### What to produce:
Leave out the pictures and repeat the entries below verbatim.

=== Section Start ===

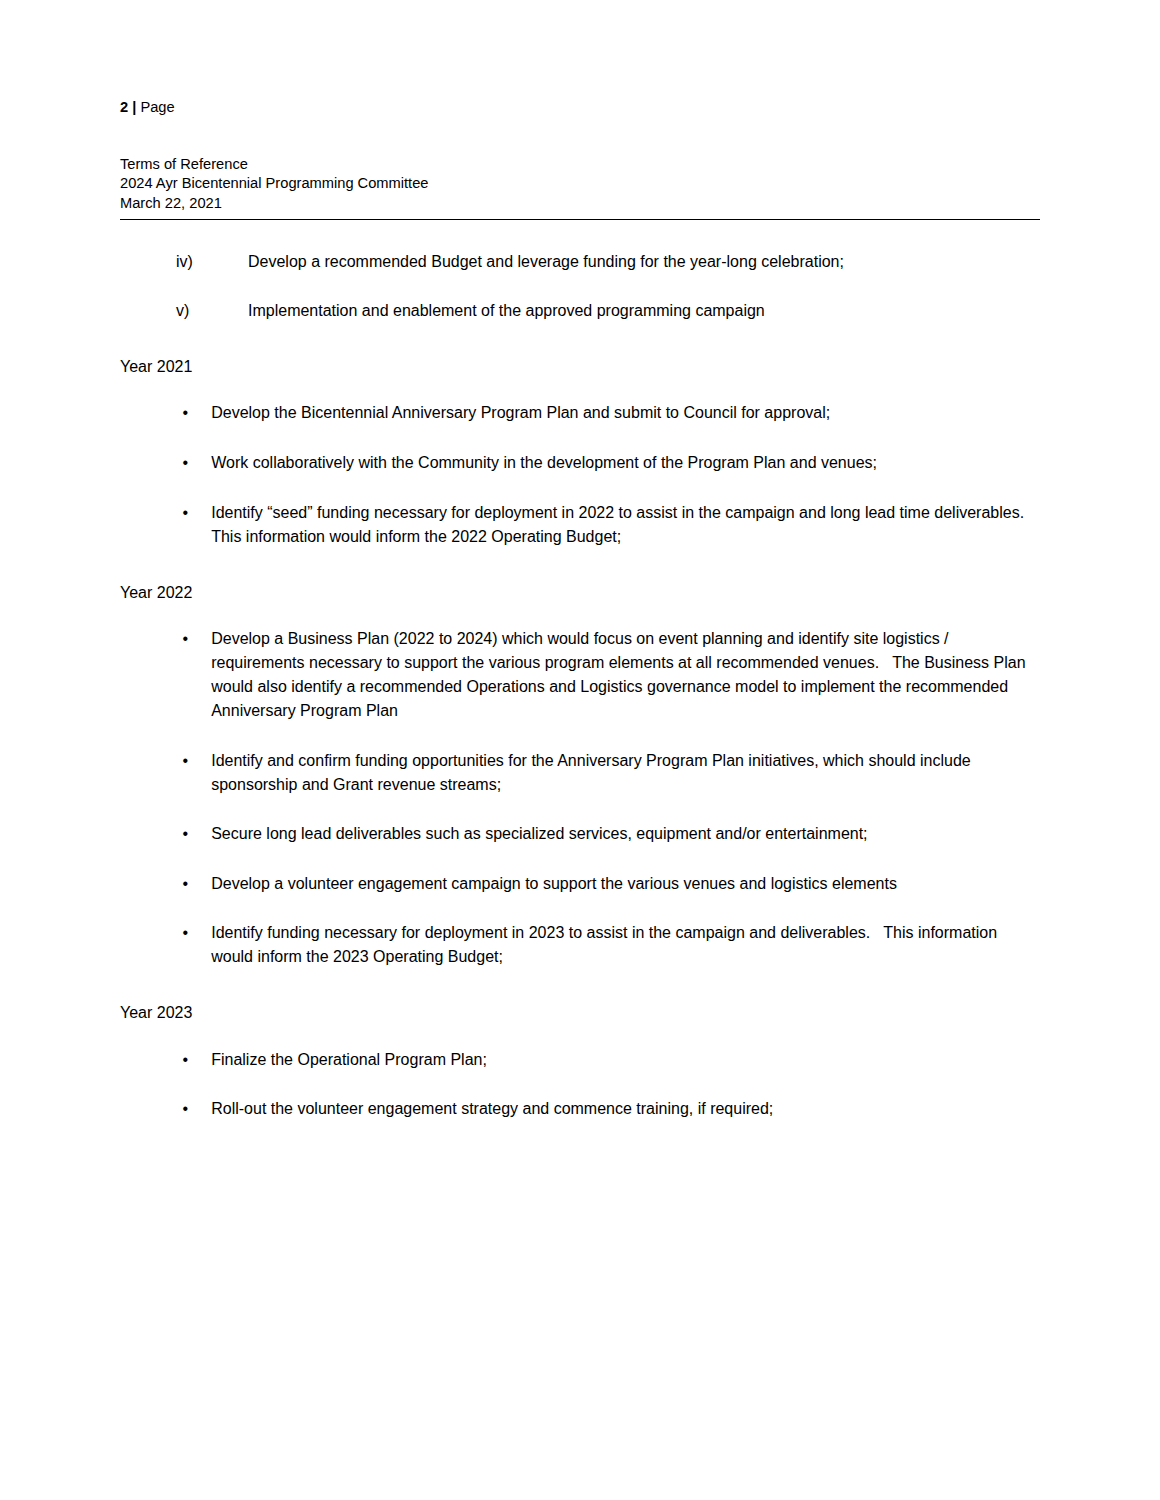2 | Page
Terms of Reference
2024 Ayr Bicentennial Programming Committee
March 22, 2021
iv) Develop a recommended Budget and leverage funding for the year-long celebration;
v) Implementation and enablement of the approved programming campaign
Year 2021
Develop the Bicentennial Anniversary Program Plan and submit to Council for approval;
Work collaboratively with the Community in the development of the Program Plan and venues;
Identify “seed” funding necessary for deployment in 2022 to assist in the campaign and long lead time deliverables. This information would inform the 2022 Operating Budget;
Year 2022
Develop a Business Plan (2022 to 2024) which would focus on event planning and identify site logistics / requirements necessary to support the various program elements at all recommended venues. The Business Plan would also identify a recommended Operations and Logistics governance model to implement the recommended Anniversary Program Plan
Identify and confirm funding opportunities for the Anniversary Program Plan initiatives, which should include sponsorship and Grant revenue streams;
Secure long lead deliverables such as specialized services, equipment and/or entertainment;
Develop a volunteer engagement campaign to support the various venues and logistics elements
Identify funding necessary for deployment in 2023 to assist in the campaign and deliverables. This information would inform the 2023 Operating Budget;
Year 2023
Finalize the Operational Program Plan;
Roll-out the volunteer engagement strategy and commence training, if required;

=== Section End ===

### Exercise result:
2 | Page
Terms of Reference
2024 Ayr Bicentennial Programming Committee
March 22, 2021
iv) Develop a recommended Budget and leverage funding for the year-long celebration;
v) Implementation and enablement of the approved programming campaign
Year 2021
Develop the Bicentennial Anniversary Program Plan and submit to Council for approval;
Work collaboratively with the Community in the development of the Program Plan and venues;
Identify “seed” funding necessary for deployment in 2022 to assist in the campaign and long lead time deliverables. This information would inform the 2022 Operating Budget;
Year 2022
Develop a Business Plan (2022 to 2024) which would focus on event planning and identify site logistics / requirements necessary to support the various program elements at all recommended venues. The Business Plan would also identify a recommended Operations and Logistics governance model to implement the recommended Anniversary Program Plan
Identify and confirm funding opportunities for the Anniversary Program Plan initiatives, which should include sponsorship and Grant revenue streams;
Secure long lead deliverables such as specialized services, equipment and/or entertainment;
Develop a volunteer engagement campaign to support the various venues and logistics elements
Identify funding necessary for deployment in 2023 to assist in the campaign and deliverables. This information would inform the 2023 Operating Budget;
Year 2023
Finalize the Operational Program Plan;
Roll-out the volunteer engagement strategy and commence training, if required;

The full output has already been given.